First put the turkey in the pot. I used my gigantic pressure cooker, but didn’t pressure cook. I’ve seemed to misplace my large soup pot so the pressure cooker pot had to do the job. Add everything else and fill pan with water to cover one inch above everything. Cook all day.
My house smelled fantastic today! Once finished, I scooped out and gave our old dog the carrots and funky turkey parts. When I make stock using wings and legs, there isn’t much meat to salvage. Since I used an entire turkey, I made a quick turkey enchilada casserole for the kids’ dinner tonight and they’ll most likely eat turkey tomorrow and over the weekend too! I really didn’t think the leftover meat part all the way through. Lesson learned. Good thing our boys LOVE turkey!
The roasted turkey neck helped give the stock some color, but not like when wings and legs are roasted.
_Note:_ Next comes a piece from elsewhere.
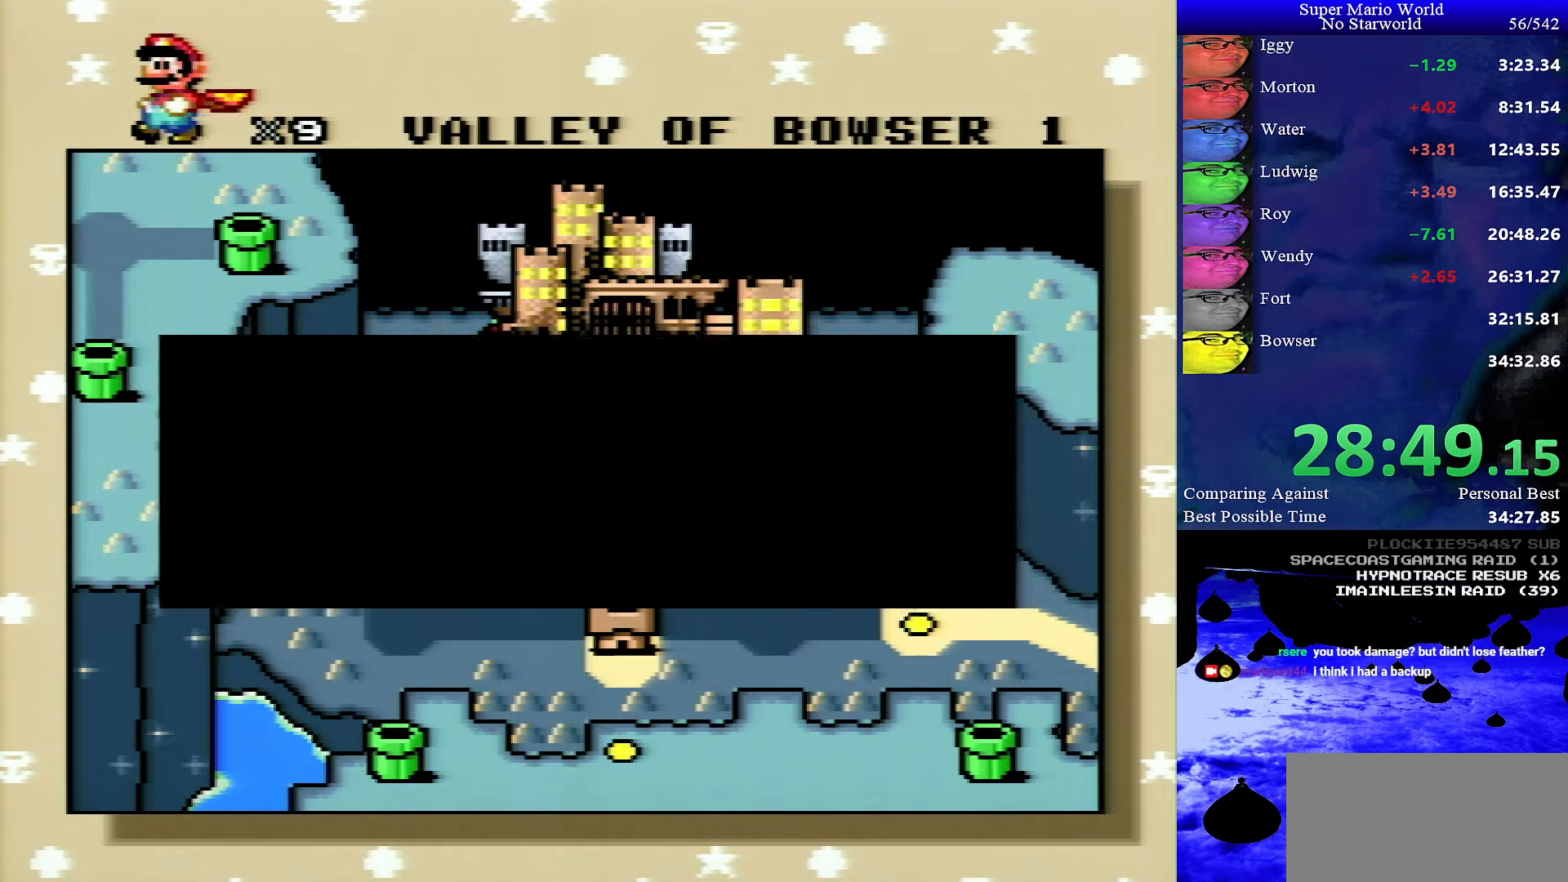
{"buttons": ["B"], "events": [[17, "A", "down"], [17, "B", "up"], [84, "A", "up"], [84, "B", "down"], [150, "A", "down"], [150, "B", "up"], [234, "A", "up"], [234, "B", "down"], [284, "A", "down"], [284, "B", "up"], [367, "A", "up"], [367, "B", "down"], [434, "A", "down"], [434, "B", "up"], [500, "A", "up"], [500, "B", "down"]]}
The Thanksgiving gravy won’t be as velvety brown as I would like, but the stock is full of fantastic flavor. I have two gallons of turkey stock in the freezer now ready to use. I will most likely use half on Thanksgiving and leave the rest for future use, maybe leftover turkey soup next weekend.
If you have never made your own stock, I recommend trying at least once. Buy the wings and legs and get roasting. You’ll love the difference in flavor from the boxed stock.
Happy Countdown to Thanksgiving! Enjoy!